We saw in the second chapter that an interface is the contract between the client and the server. The client invokes methods on a class in the server using the interface. The interface defines the class, one or more methods which can be invoked on a class, as well as the parameters for the method.

All interfaces are defined using a purpose built language called MIDL or Microsoft’s IDL (Interface Definition Language). Microsoft’s IDL (MIDL) was based on the DCE RPC IDL from the OSF (Open Group). It is a C++-like language but is actually language independent and built to be language independent. Its specific role is to define the interface. Microsoft added extensions to the basic IDL provided with DCE first, to make it more “object oriented” and second, to ensure it supported COM. At one time, Microsoft also supported another language called MODL (Microsoft Object Definition Language) to define interfaces aimed at type libraries but this has been discontinued.

The format of the header to an interface in IDL defines:

  the Interface name—the programmer uses the interface name
  the key word “object” to show it is a COM interface


Figure 5.2  The Interface

  the GUID of the interface—this is generated when the developer requests that a GUID be allocated to the Interface. Because the GUID is specified within the Interface definition, when the developer uses the interface name in his program, the GUID can be used internally by DCOM.
  an optional help string which can be used to find out more about the class when it is stored in a Type Library or in the program source code

The methods and parameters—input only, output only, or input and output, are then listed.

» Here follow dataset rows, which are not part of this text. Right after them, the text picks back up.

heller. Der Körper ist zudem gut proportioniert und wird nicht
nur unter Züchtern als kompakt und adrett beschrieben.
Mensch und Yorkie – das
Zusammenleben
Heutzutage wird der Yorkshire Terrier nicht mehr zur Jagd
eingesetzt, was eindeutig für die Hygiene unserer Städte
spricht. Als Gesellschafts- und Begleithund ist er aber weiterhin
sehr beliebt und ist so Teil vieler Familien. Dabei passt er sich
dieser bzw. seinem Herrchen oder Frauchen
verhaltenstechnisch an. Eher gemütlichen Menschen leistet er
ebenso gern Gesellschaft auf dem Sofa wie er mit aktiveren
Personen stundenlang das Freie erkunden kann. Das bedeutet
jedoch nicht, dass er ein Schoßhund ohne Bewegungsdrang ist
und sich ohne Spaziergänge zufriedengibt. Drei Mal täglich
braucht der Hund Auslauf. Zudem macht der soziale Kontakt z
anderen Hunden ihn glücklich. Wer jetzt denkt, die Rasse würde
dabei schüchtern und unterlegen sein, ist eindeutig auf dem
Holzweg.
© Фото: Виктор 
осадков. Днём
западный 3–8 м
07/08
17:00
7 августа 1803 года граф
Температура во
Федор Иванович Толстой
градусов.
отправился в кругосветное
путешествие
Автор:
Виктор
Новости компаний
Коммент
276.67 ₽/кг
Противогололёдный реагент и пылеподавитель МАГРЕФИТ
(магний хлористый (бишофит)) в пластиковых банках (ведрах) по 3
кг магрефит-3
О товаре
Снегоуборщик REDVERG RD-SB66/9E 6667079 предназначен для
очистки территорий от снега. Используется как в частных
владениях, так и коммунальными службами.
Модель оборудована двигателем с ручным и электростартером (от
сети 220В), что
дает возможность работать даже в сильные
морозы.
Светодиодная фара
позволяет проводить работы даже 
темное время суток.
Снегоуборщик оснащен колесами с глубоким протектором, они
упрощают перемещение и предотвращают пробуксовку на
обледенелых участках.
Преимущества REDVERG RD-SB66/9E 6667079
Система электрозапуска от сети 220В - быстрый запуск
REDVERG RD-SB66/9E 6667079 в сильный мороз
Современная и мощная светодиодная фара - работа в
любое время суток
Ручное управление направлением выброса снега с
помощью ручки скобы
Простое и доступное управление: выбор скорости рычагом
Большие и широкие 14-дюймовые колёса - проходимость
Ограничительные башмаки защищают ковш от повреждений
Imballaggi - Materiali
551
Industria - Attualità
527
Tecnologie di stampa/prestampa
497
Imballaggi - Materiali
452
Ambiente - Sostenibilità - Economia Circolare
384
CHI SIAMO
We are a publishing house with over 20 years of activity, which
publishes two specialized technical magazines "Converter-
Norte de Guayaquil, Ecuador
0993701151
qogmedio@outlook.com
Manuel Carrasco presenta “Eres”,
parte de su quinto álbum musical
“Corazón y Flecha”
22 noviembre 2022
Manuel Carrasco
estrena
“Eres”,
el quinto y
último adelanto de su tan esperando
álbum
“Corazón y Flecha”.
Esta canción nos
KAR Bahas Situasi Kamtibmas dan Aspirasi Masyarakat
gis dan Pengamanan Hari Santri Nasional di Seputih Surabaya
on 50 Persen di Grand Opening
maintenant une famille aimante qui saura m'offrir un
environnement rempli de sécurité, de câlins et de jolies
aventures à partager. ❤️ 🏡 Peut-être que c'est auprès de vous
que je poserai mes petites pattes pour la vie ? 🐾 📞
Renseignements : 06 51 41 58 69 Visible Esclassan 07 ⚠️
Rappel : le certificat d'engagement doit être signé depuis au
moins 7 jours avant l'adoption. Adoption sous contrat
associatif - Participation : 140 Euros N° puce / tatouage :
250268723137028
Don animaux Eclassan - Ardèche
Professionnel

It may seem blindingly obvious to the programmer used to distributed processing, but it is not always so obvious to the complete novice, that the interface has to define all the data needed by the class, as, of course, no memory can be shared. The data defined in the interface thus cannot be pointers to memory; it has to be a data type with a defined structure that the programmer sets up as part of the invocation. If the developer wants to reuse definitions he or she uses the keyword “import.” This acts like the C++ preprocessor command #include.